Stored data:
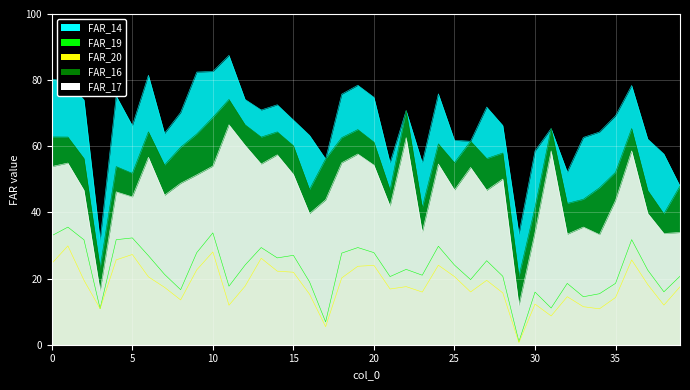

Reading left to right, what are all the values shown in this chart?

FAR_14: 80.4	79.4	74.0	31.6	75.3	66.2	81.5	63.9	70.2	82.5	82.6	87.5	74.2	71.0	72.6	67.9	63.3	56.2	75.8	78.5	74.8	55.0	70.8	55.1	75.9	61.8	61.5	71.9	66.3	33.5	58.6	65.4	52.2	62.7	64.3	69.2	78.4	62.2	57.7	48.0
FAR_19: 33.0	35.6	31.7	10.9	31.8	32.3	26.9	21.3	16.6	27.8	33.8	17.7	24.1	29.4	26.3	27.0	19.0	6.9	27.7	29.4	27.8	20.6	22.8	21.0	29.8	24.1	19.7	25.4	20.7	0.9	15.9	11.1	18.5	14.5	15.4	18.6	31.8	22.5	16.0	20.7
FAR_20: 24.6	29.9	19.5	10.9	25.7	27.3	20.5	17.4	13.5	22.6	28.1	12.0	17.7	26.1	22.2	21.9	15.3	5.5	20.2	23.7	24.0	16.8	17.6	15.9	24.0	20.6	16.0	19.5	15.7	0.6	12.3	8.7	14.5	11.5	10.9	14.3	25.6	18.2	12.0	17.5
FAR_16: 62.8	62.8	56.3	23.3	53.9	51.8	64.4	54.3	59.7	63.7	68.7	74.2	66.5	62.8	64.4	60.2	47.0	56.2	62.6	65.1	61.3	46.8	70.8	41.5	60.7	55.0	61.5	56.3	58.0	20.6	41.5	65.4	42.7	44.0	47.4	52.1	65.4	46.6	39.6	48.0
FAR_17: 53.9	54.9	46.7	16.3	46.2	44.7	56.7	45.2	48.8	51.4	54.0	66.5	60.3	54.6	57.4	51.5	39.7	43.8	55.0	57.7	54.3	41.9	62.6	34.0	54.6	46.8	53.6	46.7	50.1	11.9	34.0	58.6	33.4	35.6	33.3	43.7	58.6	39.7	33.6	33.9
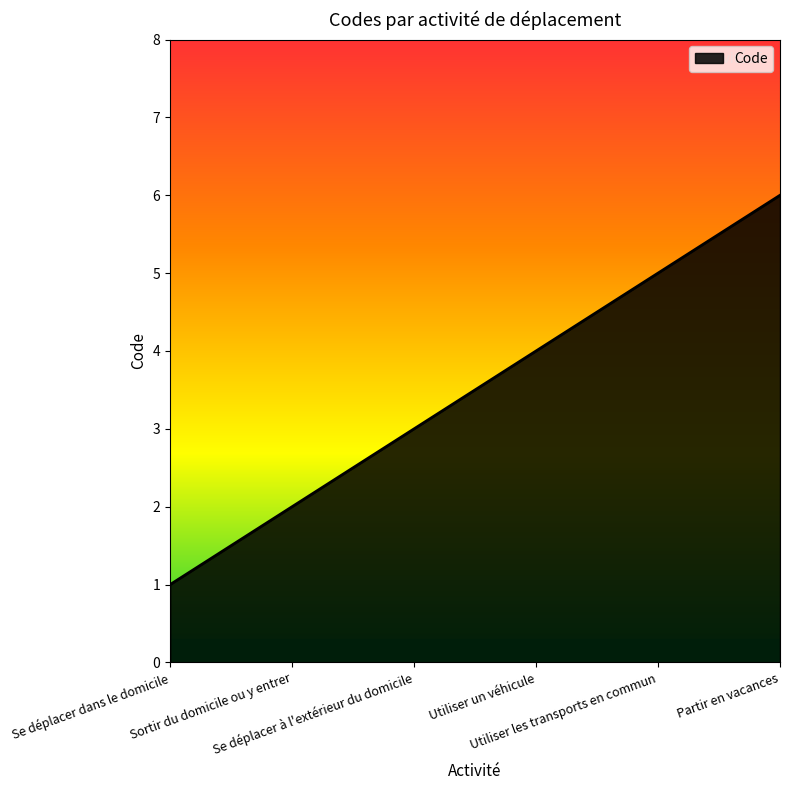

How many categories are shown in the chart?

6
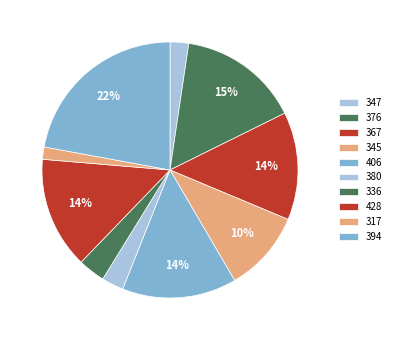

Rank the categories by value from lowest to highest.

317, 347, 380, 336, 345, 367, 428, 406, 376, 394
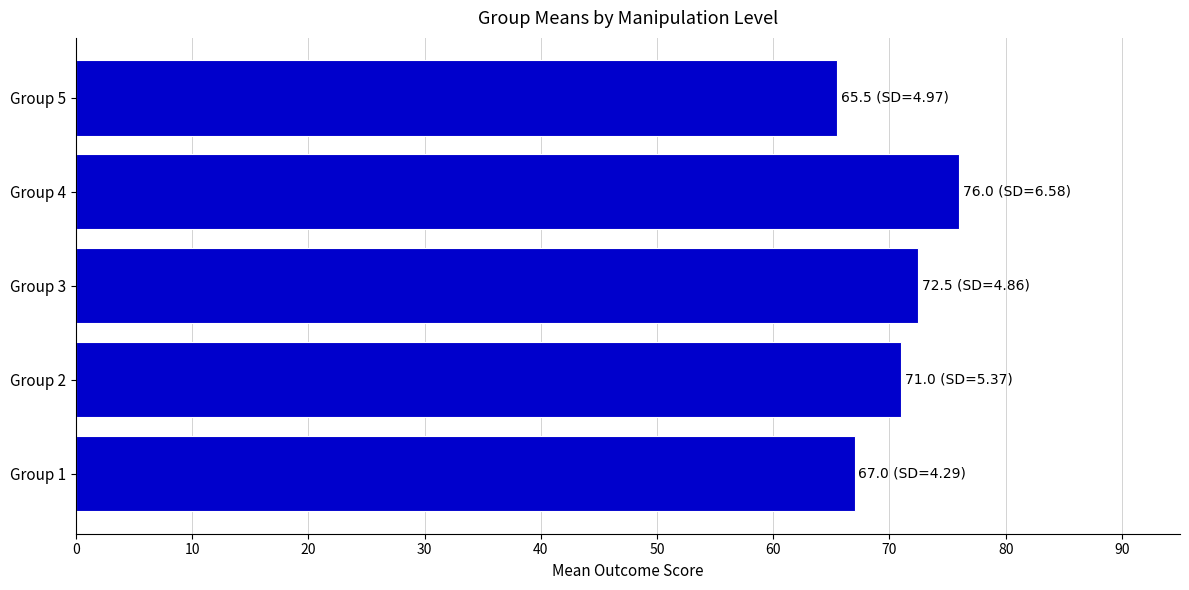

What is the greatest value displayed?

76.0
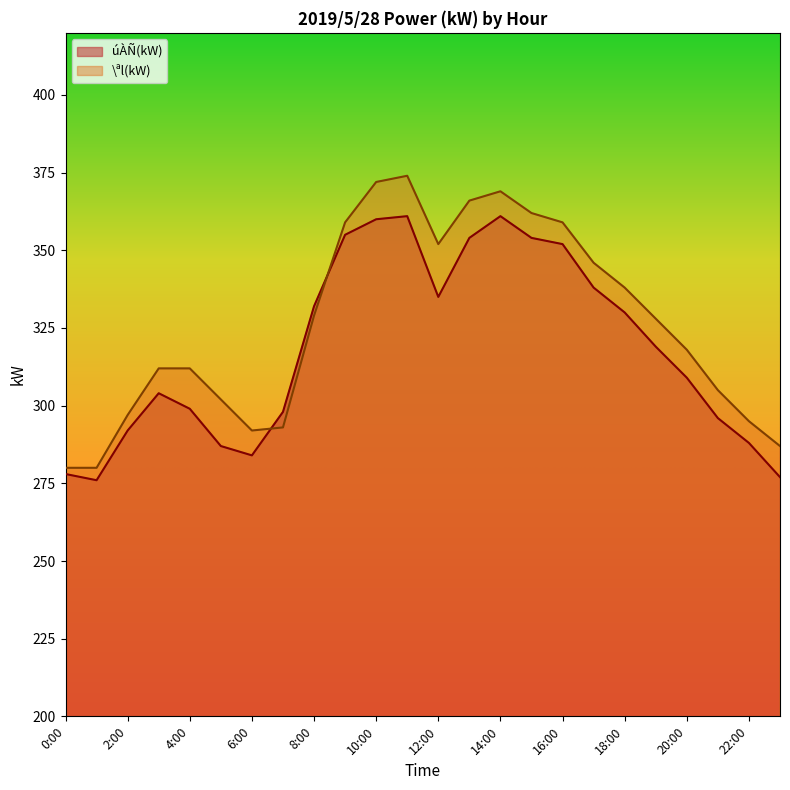

What is the total value across all series at 13:00?

720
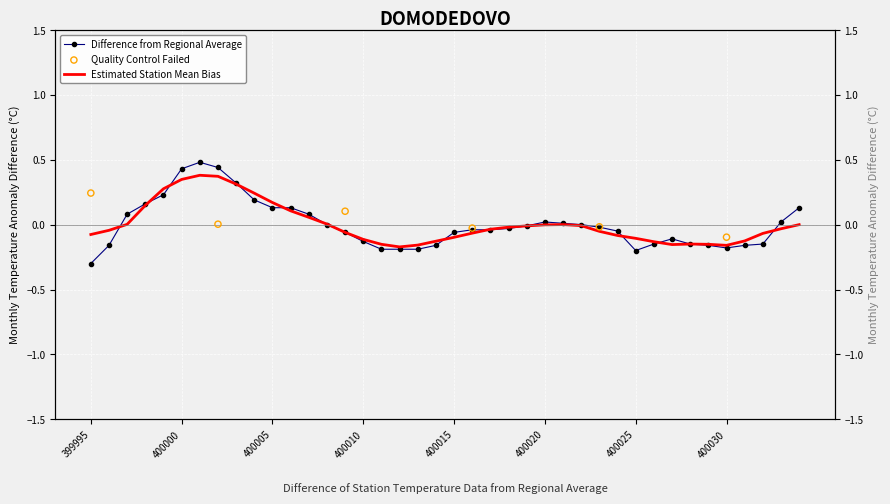

At which category is the sum across all series the highest?

400001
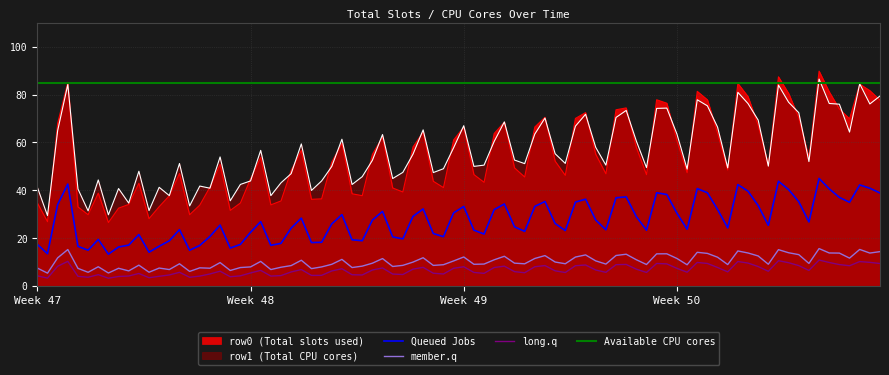

Which series has the widest spread of values?

row0 (Total slots used)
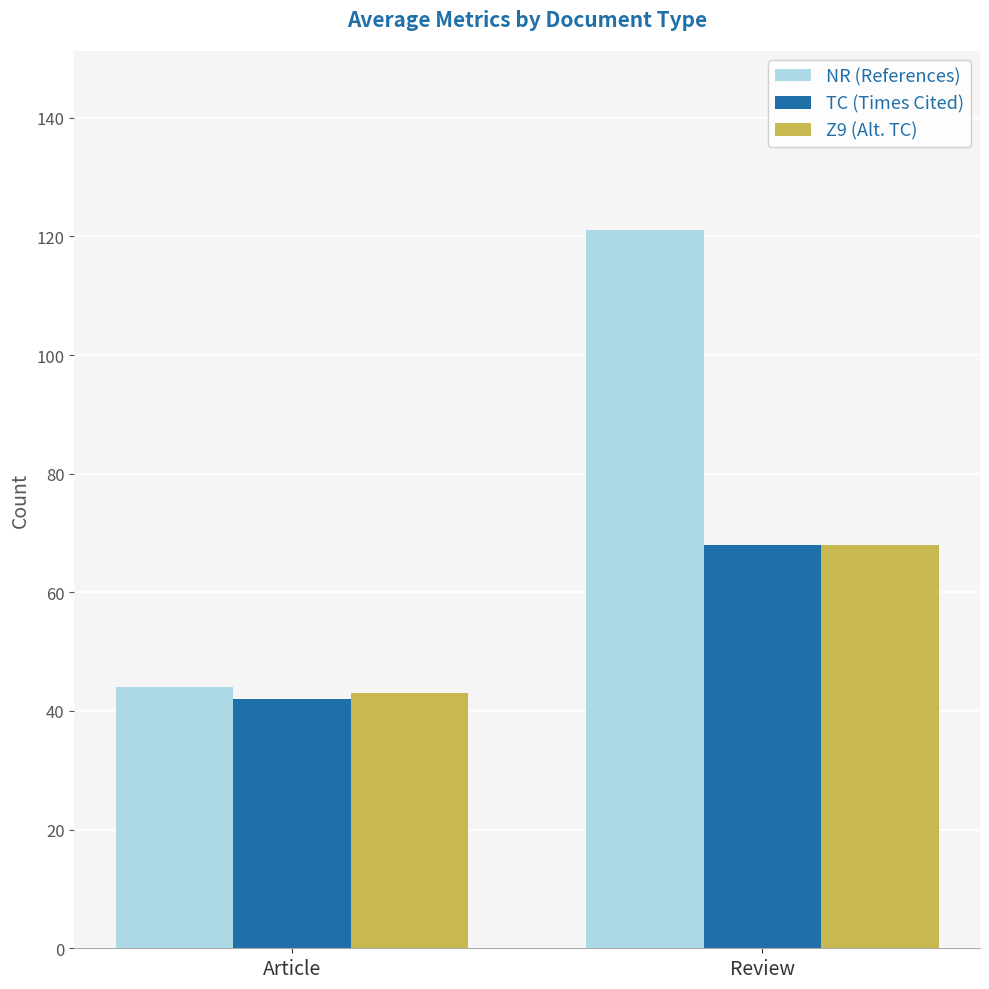

What is the label of the 2nd bar from the right?

Article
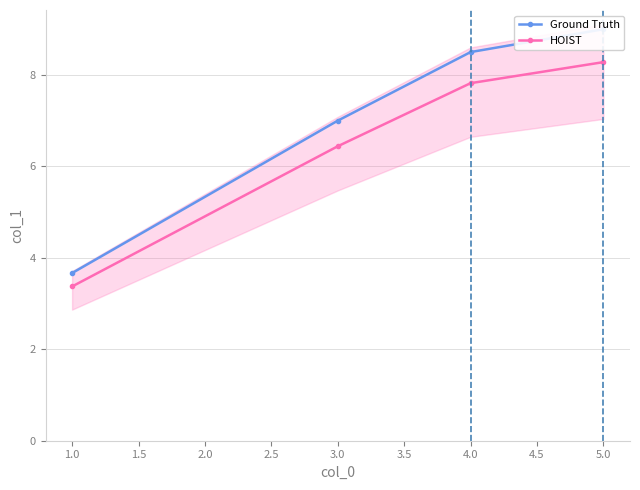

Which series has the largest range (max minus min)?

Ground Truth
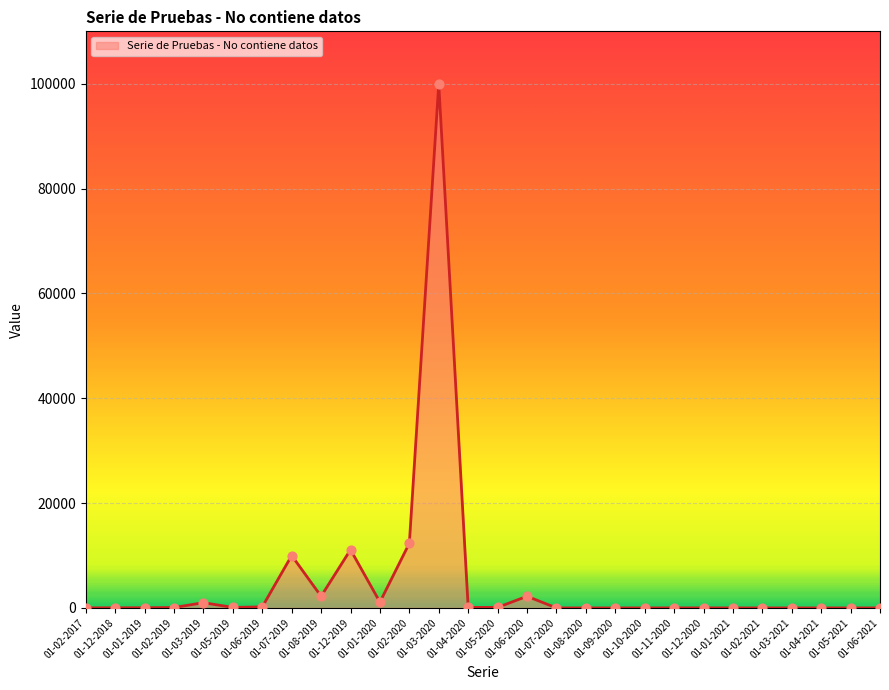

Between 01-03-2019 and 01-01-2019, which is larger?

01-03-2019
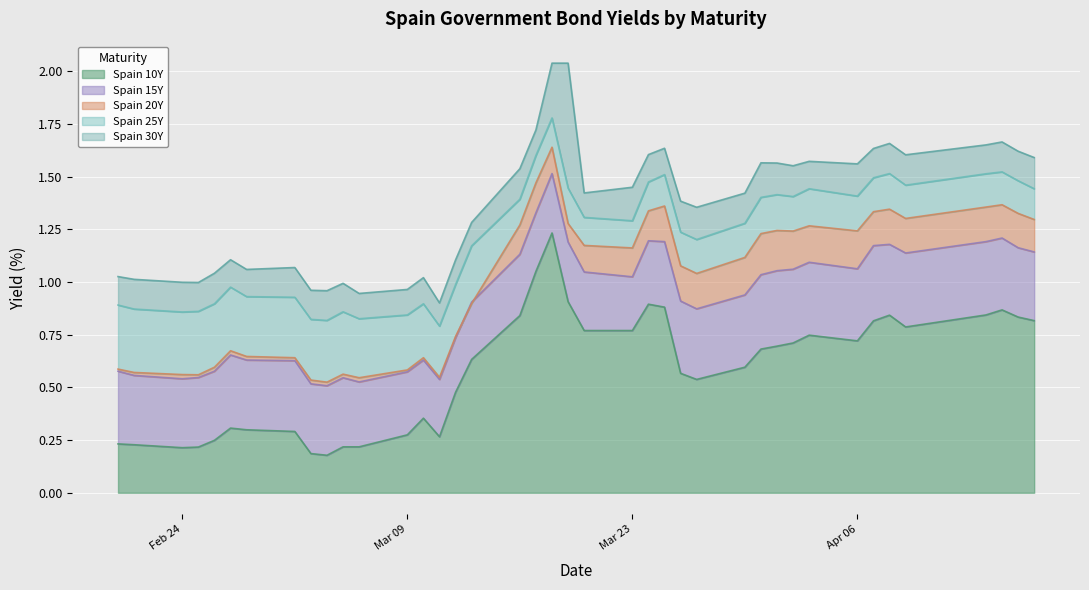

What is the minimum value shown in the chart?

0.2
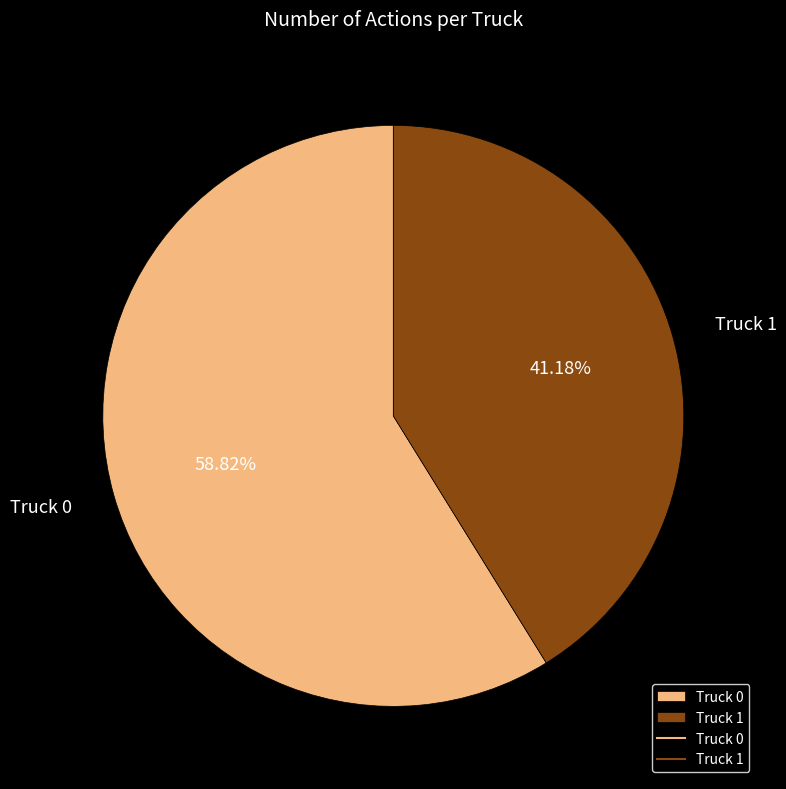

Which slice is the largest?

Truck 0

Description of the task: Please retype all of the rows above without any changes, and leave the pictures out.

Task result:
Reading left to right, what are all the values shown in this chart?

FAR_14: 80.4	79.4	74.0	31.6	75.3	66.2	81.5	63.9	70.2	82.5	82.6	87.5	74.2	71.0	72.6	67.9	63.3	56.2	75.8	78.5	74.8	55.0	70.8	55.1	75.9	61.8	61.5	71.9	66.3	33.5	58.6	65.4	52.2	62.7	64.3	69.2	78.4	62.2	57.7	48.0
FAR_19: 33.0	35.6	31.7	10.9	31.8	32.3	26.9	21.3	16.6	27.8	33.8	17.7	24.1	29.4	26.3	27.0	19.0	6.9	27.7	29.4	27.8	20.6	22.8	21.0	29.8	24.1	19.7	25.4	20.7	0.9	15.9	11.1	18.5	14.5	15.4	18.6	31.8	22.5	16.0	20.7
FAR_20: 24.6	29.9	19.5	10.9	25.7	27.3	20.5	17.4	13.5	22.6	28.1	12.0	17.7	26.1	22.2	21.9	15.3	5.5	20.2	23.7	24.0	16.8	17.6	15.9	24.0	20.6	16.0	19.5	15.7	0.6	12.3	8.7	14.5	11.5	10.9	14.3	25.6	18.2	12.0	17.5
FAR_16: 62.8	62.8	56.3	23.3	53.9	51.8	64.4	54.3	59.7	63.7	68.7	74.2	66.5	62.8	64.4	60.2	47.0	56.2	62.6	65.1	61.3	46.8	70.8	41.5	60.7	55.0	61.5	56.3	58.0	20.6	41.5	65.4	42.7	44.0	47.4	52.1	65.4	46.6	39.6	48.0
FAR_17: 53.9	54.9	46.7	16.3	46.2	44.7	56.7	45.2	48.8	51.4	54.0	66.5	60.3	54.6	57.4	51.5	39.7	43.8	55.0	57.7	54.3	41.9	62.6	34.0	54.6	46.8	53.6	46.7	50.1	11.9	34.0	58.6	33.4	35.6	33.3	43.7	58.6	39.7	33.6	33.9

How many categories are shown in the chart?

6

Rank the categories by value from lowest to highest.

317, 347, 380, 336, 345, 367, 428, 406, 376, 394

What is the greatest value displayed?

76.0

What is the total value across all series at 13:00?

720

At which category is the sum across all series the highest?

400001

Which series has the widest spread of values?

row0 (Total slots used)

What is the label of the 2nd bar from the right?

Article

Which series has the largest range (max minus min)?

Ground Truth

Between 01-03-2019 and 01-01-2019, which is larger?

01-03-2019

What is the minimum value shown in the chart?

0.2

Which slice is the largest?

Truck 0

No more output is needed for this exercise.